Web document revisions:
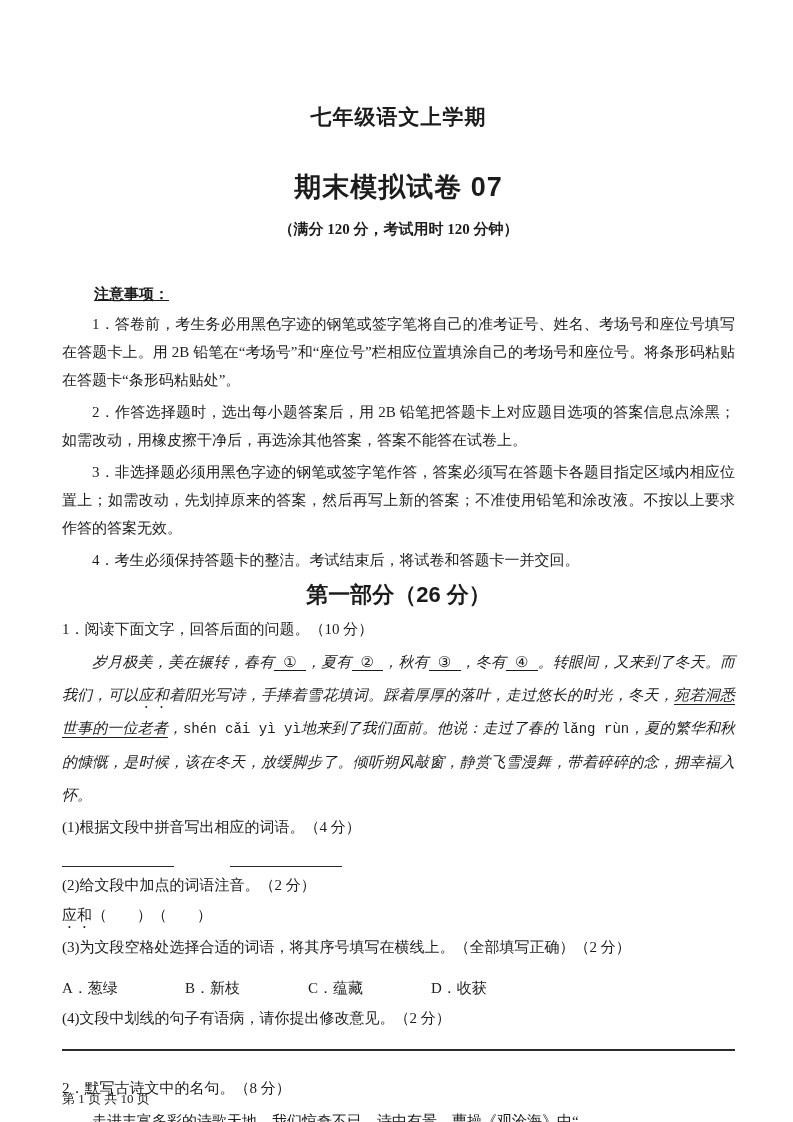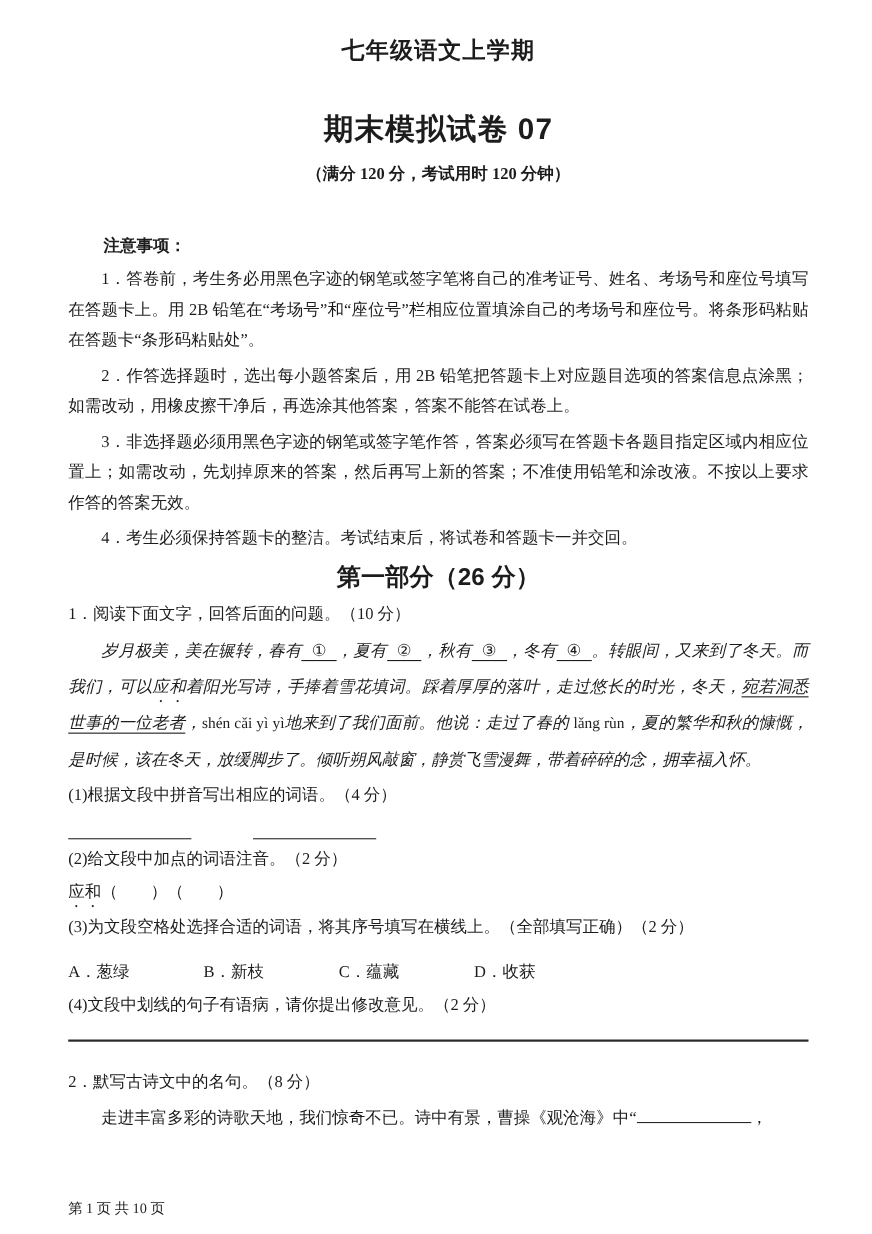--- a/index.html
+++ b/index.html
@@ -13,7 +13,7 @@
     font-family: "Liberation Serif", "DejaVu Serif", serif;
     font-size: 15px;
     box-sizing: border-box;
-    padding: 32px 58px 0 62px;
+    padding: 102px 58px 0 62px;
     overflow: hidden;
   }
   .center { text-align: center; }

> [Work instruction] Word for word, repeat the lines from the one holding "font-size: 15px;" through the last line of the entries, both included.

> [Output for this task]
     font-size: 15px;
     box-sizing: border-box;
-    padding: 32px 58px 0 62px;
+    padding: 102px 58px 0 62px;
     overflow: hidden;
   }
   .center { text-align: center; }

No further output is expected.